■ **Text excerpt**:
Says cannot import name run_job, and in your 2nd suggestion, No module named run_job (on the from .run_job import run_job line)
@Satya: It works for me using the file layout you've described. Check that your files are where you think they are and are named what you think they are. Is is possible you have another file names hdl.py somewhere else that is being imported instead of your package?
I'm installing them to the virtualenv by using python setup.py install, is that correct? The package directory structure is as I stated in my question. I don't have another hdl.py, as my changes are resulting in slightly different error messages as I go along.
@Satya: What is the name of the "client code" file from which you are trying the imports, and where is it located?
It is outside the package hierarchy. It is in the scripts directory and is called client.py (question updated after I post this comment). Since it is in scripts, I am running it as: source virtualenv/bin/activate && client.py (the source && is in my history and I've been hitting up-arrow)
2

Put the following in __init__.py:

__all__ = ["run_job"]

In your client:

from hdl import run_job
run_job.run_job()

in your setup.py "scripts" variable is not defined, so I had to remove the following string:

scripts=scripts,

After that I ran "sudo python setup.py install" and tested it with the client:

$ python
Python 2.7.6 (default, Mar 22 2014, 17:40:27)

■ **Data shown**:
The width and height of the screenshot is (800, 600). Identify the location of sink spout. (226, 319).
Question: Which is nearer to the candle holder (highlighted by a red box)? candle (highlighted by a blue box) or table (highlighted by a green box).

■ **Required tasks**:
A) In the forum thread on Python package imports, what is the client code file called, and in which directory does it reside?
B) Carry on the forum thread on Python package imports from the point at which it stops.

■ **Answers by item number**:
A) The file is called client.py, and it resides in the scripts directory, outside the package hierarchy.

B)
[GCC 4.8.2] on linux2
Type "help", "copyright", "credits" or "license" for more information.
>>> from hdl import run_job
>>> run_job.run_job()
>>>

Everything works. Try yet another thing:

pydoc hdl

Check if the path provided in the generated doc refers to the right location. 

Help on package hdl:

NAME
    hdl

FILE
    <path-to-hdl>/hdl/__init__.py

PACKAGE CONTENTS
    run_job

So, I have exactly the same layout and setup.py file as yours. Below is the content of files and it works on my comp. Try to carefully compare with what you have and make sure that "setup.py install" doesn't have any errors. If pydoc doesn't show anything, hdl was not installed.

==========
run_job.py
=========== 
def run_job():
    pass

============ client.py ===========

from hdl import run_job
run_job.run_job()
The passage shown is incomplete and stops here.